----- Input data -----

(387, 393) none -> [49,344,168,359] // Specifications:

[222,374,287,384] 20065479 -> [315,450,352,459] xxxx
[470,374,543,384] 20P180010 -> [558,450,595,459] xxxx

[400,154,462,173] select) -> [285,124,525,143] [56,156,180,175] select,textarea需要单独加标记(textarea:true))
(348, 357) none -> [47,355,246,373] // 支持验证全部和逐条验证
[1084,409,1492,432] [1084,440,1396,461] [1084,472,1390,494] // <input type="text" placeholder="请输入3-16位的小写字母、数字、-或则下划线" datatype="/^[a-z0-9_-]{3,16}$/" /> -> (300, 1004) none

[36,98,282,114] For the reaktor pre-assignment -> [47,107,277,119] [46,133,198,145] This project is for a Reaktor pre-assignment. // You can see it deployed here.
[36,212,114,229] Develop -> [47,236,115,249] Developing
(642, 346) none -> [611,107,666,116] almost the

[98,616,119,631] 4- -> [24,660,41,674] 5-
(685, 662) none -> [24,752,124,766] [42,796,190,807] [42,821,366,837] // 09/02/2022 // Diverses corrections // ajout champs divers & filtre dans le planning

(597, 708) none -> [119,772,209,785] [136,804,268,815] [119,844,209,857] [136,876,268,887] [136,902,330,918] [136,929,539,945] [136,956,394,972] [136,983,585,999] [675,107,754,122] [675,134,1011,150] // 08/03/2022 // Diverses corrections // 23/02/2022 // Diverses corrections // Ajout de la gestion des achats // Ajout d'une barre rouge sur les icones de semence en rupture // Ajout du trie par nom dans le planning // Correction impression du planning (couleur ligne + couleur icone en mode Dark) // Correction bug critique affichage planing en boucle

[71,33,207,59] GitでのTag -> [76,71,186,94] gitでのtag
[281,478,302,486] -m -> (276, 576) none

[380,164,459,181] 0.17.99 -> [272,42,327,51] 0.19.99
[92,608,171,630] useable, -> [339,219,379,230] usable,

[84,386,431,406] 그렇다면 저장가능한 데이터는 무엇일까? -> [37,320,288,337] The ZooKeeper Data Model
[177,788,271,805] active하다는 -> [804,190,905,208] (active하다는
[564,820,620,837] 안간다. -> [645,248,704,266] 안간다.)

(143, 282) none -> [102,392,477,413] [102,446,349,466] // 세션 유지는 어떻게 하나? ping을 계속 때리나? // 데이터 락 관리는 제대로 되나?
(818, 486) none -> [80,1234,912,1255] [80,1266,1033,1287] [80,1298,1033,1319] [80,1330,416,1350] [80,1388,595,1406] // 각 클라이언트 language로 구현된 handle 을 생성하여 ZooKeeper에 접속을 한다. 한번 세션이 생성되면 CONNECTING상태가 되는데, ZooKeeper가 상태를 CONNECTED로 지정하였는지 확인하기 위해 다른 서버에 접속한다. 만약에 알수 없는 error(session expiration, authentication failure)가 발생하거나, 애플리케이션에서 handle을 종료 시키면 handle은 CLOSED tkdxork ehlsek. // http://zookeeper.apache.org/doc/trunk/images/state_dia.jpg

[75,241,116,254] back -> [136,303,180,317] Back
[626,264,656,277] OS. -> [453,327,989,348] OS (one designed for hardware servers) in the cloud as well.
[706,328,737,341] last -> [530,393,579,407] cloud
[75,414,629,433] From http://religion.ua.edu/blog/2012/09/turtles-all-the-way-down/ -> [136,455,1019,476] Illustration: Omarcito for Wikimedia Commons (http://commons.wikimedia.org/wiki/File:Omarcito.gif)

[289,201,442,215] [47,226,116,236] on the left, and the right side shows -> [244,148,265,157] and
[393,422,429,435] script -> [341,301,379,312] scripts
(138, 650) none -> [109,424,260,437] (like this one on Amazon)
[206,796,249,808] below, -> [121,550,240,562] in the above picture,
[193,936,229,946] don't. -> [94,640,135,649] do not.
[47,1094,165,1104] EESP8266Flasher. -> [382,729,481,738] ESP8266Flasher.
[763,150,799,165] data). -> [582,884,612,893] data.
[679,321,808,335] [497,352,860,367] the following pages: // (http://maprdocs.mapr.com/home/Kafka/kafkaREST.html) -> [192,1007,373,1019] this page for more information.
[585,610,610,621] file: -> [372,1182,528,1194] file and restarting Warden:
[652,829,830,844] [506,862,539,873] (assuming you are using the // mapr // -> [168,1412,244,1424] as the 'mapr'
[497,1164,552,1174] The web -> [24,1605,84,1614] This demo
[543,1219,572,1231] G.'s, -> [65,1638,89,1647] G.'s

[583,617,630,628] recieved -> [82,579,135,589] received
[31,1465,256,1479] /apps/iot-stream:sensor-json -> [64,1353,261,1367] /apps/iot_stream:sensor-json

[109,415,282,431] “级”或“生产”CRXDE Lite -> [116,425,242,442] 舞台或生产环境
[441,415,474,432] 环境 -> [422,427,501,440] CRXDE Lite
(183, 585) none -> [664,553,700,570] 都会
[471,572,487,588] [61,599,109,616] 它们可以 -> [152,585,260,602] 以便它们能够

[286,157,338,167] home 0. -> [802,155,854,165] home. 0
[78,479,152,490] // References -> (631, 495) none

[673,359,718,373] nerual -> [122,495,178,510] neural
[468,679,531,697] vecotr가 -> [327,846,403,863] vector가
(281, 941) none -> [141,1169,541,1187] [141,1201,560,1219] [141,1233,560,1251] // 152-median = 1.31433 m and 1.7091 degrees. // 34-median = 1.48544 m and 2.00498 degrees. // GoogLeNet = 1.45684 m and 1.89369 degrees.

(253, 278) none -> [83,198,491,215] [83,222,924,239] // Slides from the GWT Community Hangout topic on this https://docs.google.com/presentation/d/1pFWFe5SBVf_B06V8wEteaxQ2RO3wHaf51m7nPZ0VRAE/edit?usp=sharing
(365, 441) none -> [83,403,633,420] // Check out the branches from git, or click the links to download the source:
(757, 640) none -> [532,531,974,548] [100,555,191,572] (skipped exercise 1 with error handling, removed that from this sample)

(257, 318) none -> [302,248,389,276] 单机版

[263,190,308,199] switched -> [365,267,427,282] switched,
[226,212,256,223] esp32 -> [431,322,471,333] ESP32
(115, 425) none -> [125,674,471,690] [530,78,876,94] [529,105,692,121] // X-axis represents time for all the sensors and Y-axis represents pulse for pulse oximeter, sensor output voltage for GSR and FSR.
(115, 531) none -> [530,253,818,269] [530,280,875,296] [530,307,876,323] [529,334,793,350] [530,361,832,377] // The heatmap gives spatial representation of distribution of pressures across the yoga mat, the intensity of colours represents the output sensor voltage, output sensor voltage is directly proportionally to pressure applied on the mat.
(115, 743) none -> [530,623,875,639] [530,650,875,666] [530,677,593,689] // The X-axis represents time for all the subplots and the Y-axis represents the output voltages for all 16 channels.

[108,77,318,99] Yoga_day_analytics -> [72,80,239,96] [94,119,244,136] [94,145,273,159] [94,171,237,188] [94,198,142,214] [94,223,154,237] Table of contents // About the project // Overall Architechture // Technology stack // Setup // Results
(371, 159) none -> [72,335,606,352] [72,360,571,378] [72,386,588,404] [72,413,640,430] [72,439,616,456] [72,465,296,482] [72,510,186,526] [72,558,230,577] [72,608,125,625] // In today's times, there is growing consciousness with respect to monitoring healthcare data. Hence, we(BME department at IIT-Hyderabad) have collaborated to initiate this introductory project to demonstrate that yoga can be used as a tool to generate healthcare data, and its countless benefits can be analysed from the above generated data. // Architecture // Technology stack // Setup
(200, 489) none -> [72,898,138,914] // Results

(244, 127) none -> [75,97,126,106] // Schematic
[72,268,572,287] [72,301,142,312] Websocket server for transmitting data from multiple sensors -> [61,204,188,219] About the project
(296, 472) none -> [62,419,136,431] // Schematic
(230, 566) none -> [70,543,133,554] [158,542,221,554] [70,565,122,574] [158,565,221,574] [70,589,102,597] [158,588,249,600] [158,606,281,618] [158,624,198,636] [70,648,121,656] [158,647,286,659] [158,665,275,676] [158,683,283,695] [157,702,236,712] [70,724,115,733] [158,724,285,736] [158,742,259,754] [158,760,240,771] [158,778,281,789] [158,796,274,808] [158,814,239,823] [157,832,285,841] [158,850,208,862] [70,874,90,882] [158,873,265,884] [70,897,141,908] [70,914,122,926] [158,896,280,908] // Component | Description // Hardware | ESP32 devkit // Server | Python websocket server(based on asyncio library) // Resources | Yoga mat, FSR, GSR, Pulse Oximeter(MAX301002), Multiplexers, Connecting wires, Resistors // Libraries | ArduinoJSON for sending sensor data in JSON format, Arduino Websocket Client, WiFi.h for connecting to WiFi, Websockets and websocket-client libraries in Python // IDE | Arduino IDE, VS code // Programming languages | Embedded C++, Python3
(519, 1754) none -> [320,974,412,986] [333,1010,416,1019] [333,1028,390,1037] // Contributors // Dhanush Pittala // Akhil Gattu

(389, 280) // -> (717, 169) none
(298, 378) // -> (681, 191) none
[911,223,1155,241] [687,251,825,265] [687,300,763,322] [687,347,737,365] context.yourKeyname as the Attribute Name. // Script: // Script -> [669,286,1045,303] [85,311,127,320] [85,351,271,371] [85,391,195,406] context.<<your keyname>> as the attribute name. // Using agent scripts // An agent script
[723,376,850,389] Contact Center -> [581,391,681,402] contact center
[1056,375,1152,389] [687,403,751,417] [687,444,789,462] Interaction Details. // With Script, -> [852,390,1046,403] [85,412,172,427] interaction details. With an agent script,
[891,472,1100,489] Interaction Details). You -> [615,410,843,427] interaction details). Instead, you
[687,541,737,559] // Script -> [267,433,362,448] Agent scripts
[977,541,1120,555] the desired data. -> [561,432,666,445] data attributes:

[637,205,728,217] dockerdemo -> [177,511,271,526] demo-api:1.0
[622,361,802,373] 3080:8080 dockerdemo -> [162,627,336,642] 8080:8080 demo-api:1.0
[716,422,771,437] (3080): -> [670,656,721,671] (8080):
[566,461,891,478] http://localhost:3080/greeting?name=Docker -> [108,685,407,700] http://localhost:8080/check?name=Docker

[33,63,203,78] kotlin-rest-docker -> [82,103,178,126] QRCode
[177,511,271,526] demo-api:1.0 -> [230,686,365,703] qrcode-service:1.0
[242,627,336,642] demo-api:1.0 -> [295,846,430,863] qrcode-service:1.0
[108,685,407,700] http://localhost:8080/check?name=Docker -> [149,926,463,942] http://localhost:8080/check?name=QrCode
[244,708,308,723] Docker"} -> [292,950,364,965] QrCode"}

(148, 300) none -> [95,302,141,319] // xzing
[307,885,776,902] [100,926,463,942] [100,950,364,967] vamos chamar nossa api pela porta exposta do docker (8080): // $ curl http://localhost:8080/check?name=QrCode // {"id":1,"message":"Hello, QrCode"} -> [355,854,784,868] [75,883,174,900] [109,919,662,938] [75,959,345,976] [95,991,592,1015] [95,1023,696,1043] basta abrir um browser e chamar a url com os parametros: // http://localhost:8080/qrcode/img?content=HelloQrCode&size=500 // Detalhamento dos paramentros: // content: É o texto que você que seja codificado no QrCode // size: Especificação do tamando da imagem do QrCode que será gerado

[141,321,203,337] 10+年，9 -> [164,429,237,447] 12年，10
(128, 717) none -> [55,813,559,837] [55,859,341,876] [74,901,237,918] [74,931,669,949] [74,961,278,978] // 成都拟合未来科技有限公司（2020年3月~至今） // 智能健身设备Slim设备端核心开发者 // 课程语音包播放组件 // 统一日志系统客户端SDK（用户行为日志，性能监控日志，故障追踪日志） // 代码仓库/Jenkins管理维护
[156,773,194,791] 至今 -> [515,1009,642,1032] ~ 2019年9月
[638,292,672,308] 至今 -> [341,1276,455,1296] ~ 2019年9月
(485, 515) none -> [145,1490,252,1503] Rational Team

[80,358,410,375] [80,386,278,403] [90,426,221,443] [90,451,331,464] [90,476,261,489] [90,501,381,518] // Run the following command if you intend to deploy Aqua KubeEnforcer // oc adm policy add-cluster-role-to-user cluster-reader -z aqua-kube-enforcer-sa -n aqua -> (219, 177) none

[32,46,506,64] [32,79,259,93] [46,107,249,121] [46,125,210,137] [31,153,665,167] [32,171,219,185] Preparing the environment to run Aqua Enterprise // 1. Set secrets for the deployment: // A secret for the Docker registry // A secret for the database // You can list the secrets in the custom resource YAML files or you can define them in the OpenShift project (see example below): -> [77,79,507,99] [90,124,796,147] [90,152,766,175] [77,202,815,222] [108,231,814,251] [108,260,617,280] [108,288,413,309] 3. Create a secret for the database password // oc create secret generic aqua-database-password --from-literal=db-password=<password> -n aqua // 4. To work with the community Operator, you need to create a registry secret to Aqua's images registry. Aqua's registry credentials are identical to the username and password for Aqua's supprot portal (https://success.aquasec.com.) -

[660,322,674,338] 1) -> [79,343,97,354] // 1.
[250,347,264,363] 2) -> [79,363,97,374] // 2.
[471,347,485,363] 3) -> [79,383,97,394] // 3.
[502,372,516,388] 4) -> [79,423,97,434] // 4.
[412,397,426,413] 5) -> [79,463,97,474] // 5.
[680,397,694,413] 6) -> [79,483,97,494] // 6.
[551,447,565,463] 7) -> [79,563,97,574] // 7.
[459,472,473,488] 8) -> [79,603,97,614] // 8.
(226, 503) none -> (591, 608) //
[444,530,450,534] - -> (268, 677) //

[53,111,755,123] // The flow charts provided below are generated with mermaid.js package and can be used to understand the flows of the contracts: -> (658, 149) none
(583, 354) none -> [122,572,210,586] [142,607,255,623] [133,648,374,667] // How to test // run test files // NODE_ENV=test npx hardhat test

-----

- _Your goal_
Starting at the line that has "[706,328,737,341] last ->" and ending at the line that has "(138, 650) none", please write out the lines above exactly, leaving out all others.

- _Answer to this exercise_
[706,328,737,341] last -> [530,393,579,407] cloud
[75,414,629,433] From http://religion.ua.edu/blog/2012/09/turtles-all-the-way-down/ -> [136,455,1019,476] Illustration: Omarcito for Wikimedia Commons (http://commons.wikimedia.org/wiki/File:Omarcito.gif)

[289,201,442,215] [47,226,116,236] on the left, and the right side shows -> [244,148,265,157] and
[393,422,429,435] script -> [341,301,379,312] scripts
(138, 650) none -> [109,424,260,437] (like this one on Amazon)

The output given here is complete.